### Task objective:
Please return the full listing exactly as written, with the images removed.

### Materials provided:
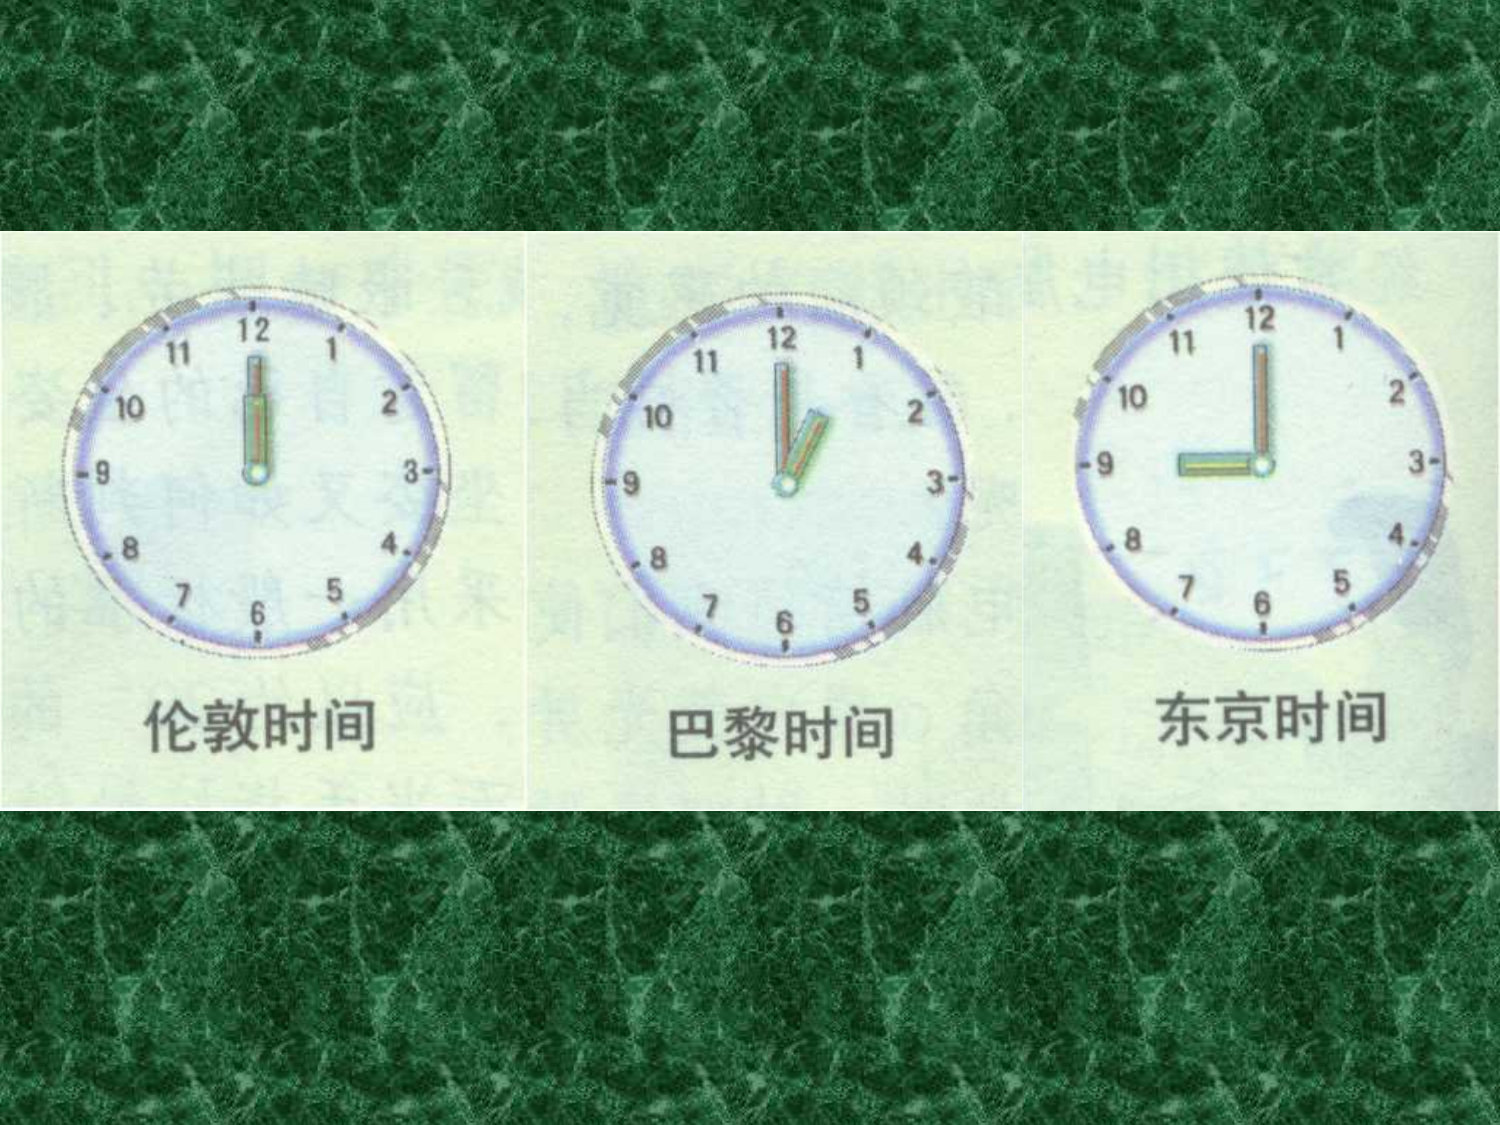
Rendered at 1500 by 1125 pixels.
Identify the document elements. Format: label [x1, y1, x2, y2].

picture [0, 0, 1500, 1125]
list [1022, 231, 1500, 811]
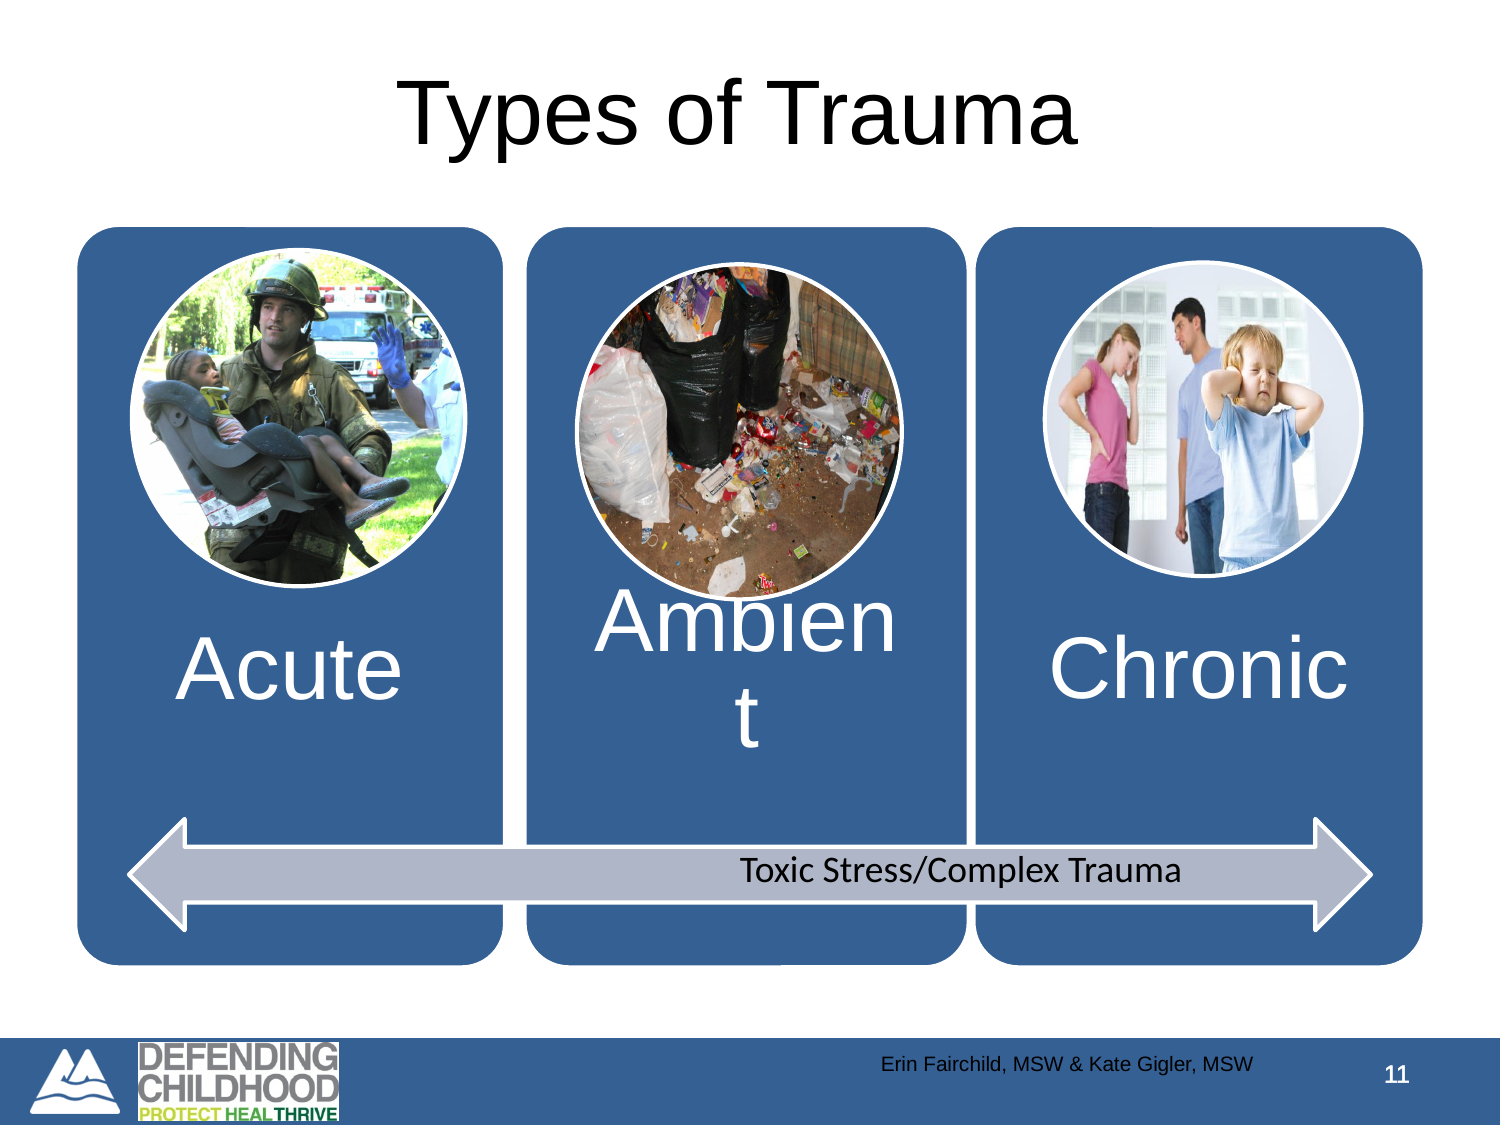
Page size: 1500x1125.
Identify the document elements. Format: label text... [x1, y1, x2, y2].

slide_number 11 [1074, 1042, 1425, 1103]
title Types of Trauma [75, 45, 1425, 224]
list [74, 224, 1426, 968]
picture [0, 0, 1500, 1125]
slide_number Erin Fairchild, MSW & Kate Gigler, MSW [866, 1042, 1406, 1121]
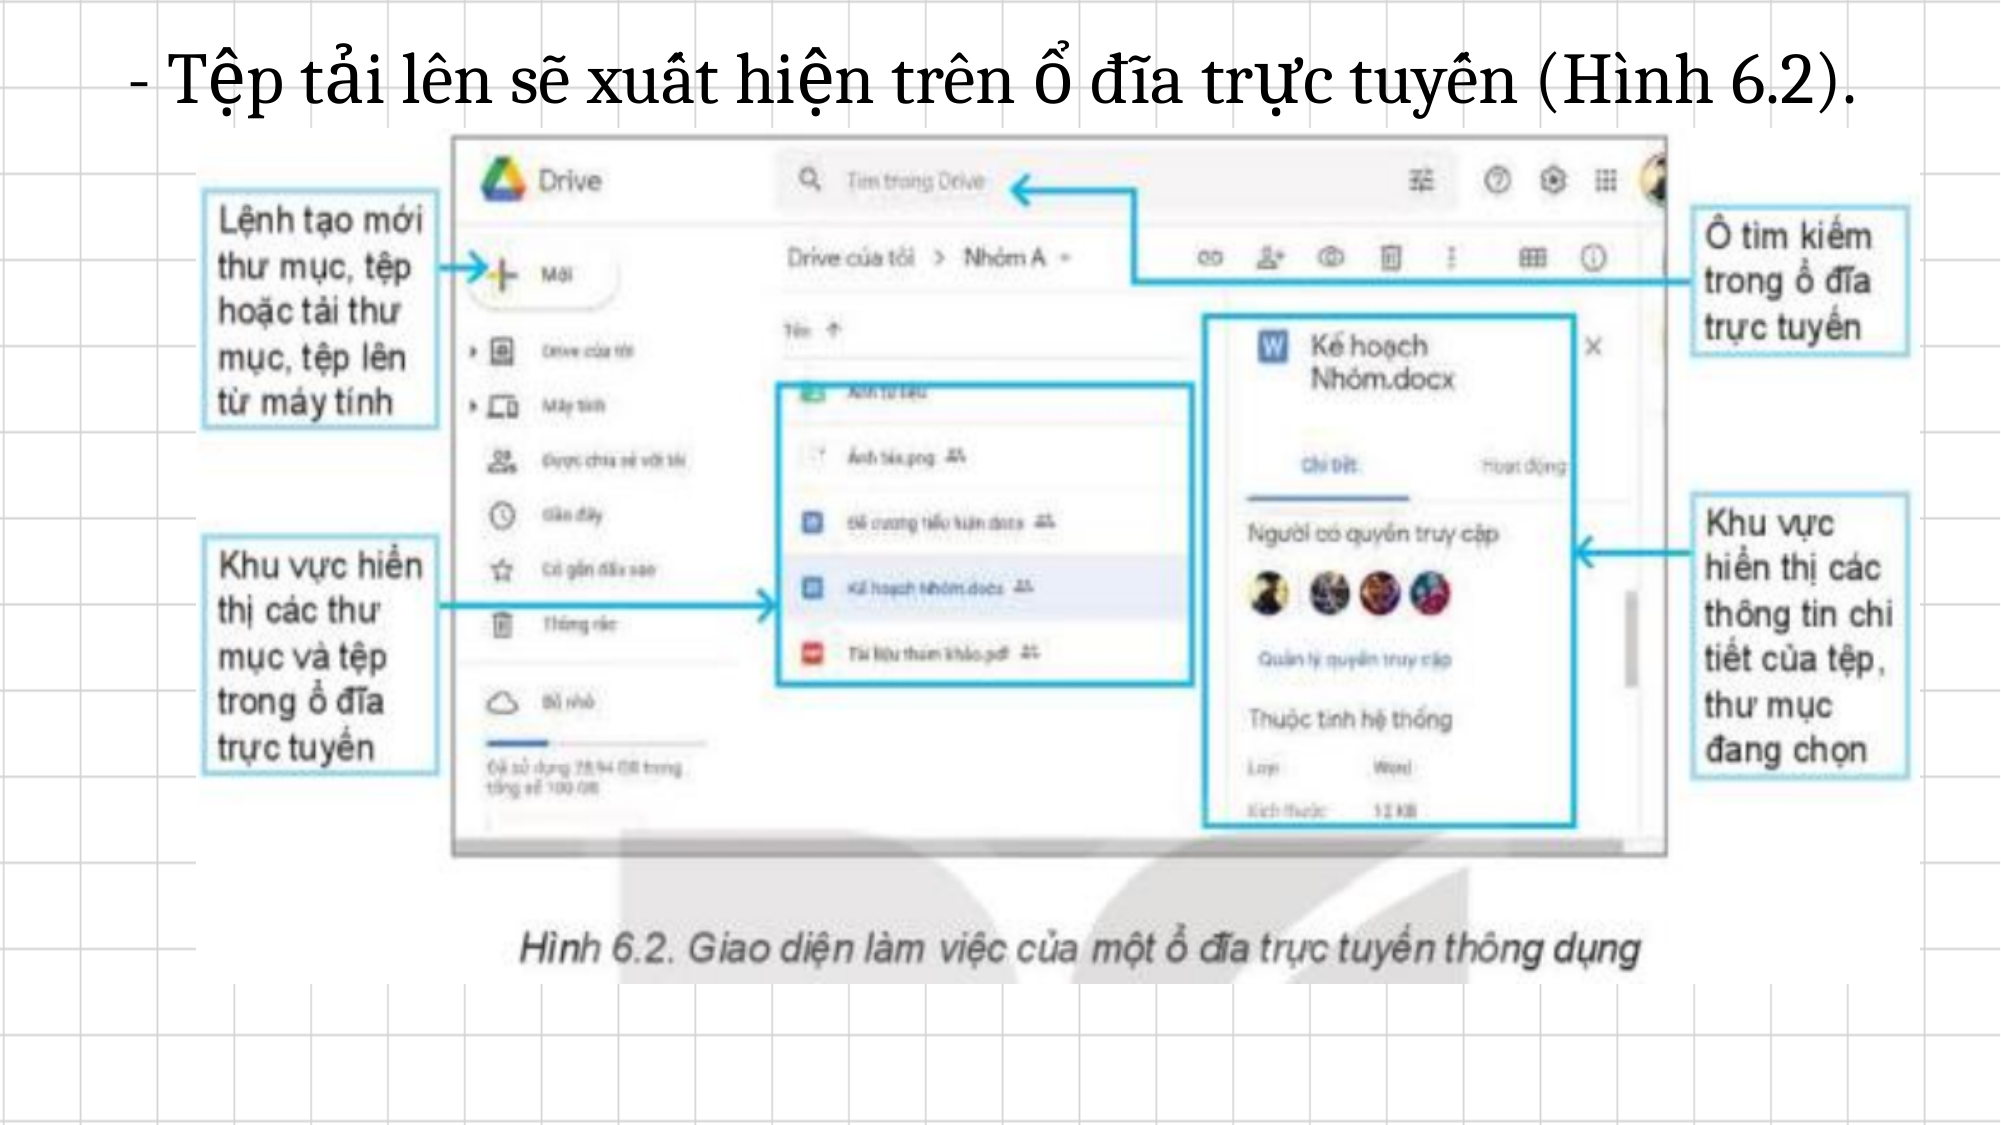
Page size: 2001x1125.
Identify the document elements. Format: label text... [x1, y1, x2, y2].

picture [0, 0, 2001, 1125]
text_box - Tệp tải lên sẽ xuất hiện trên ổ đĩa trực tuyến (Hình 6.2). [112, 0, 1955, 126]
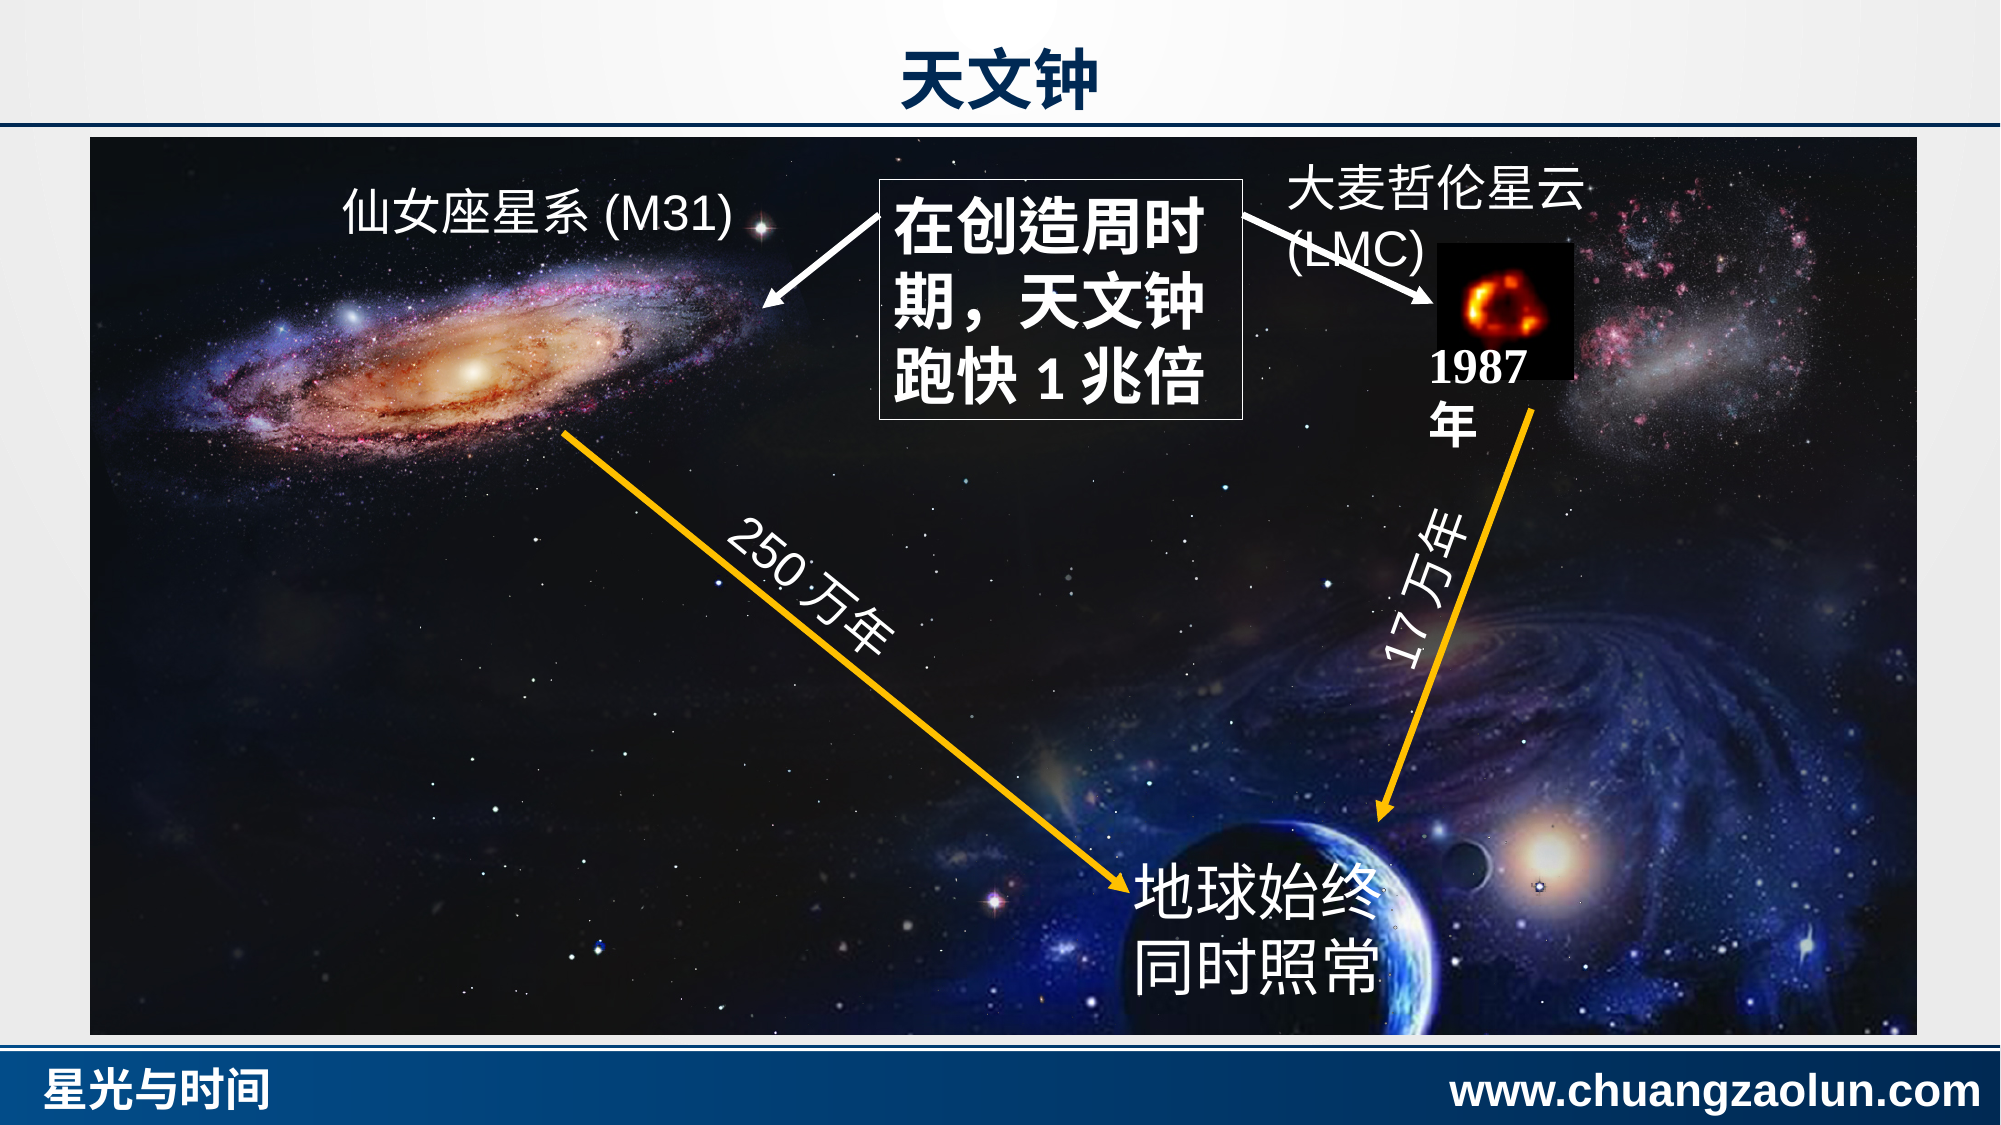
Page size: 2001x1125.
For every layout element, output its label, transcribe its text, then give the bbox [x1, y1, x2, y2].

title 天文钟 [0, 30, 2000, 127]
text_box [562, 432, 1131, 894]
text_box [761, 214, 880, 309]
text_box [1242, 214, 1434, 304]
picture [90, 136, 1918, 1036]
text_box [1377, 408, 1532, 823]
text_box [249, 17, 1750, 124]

### Answer for this exercise:
Rendered at 1500 by 1125 pixels.
Identify the document elements. Format: label [x1, y1, x2, y2].

picture [0, 0, 1500, 1125]
list [1022, 231, 1500, 811]
Page size: 1500x1125.
Identify the document elements. Format: label text... [x1, y1, x2, y2].

slide_number 11 [1074, 1042, 1425, 1103]
title Types of Trauma [75, 45, 1425, 224]
list [74, 224, 1426, 968]
picture [0, 0, 1500, 1125]
slide_number Erin Fairchild, MSW & Kate Gigler, MSW [866, 1042, 1406, 1121]
Page size: 2001x1125.
Identify the document elements. Format: label text... [x1, y1, x2, y2].

picture [0, 0, 2001, 1125]
text_box - Tệp tải lên sẽ xuất hiện trên ổ đĩa trực tuyến (Hình 6.2). [112, 0, 1955, 126]
Page size: 2001x1125.
For every layout element, output its label, transcribe its text, then give the bbox [x1, y1, x2, y2].

title 天文钟 [0, 30, 2000, 127]
text_box [562, 432, 1131, 894]
text_box [761, 214, 880, 309]
text_box [1242, 214, 1434, 304]
picture [90, 136, 1918, 1036]
text_box [1377, 408, 1532, 823]
text_box [249, 17, 1750, 124]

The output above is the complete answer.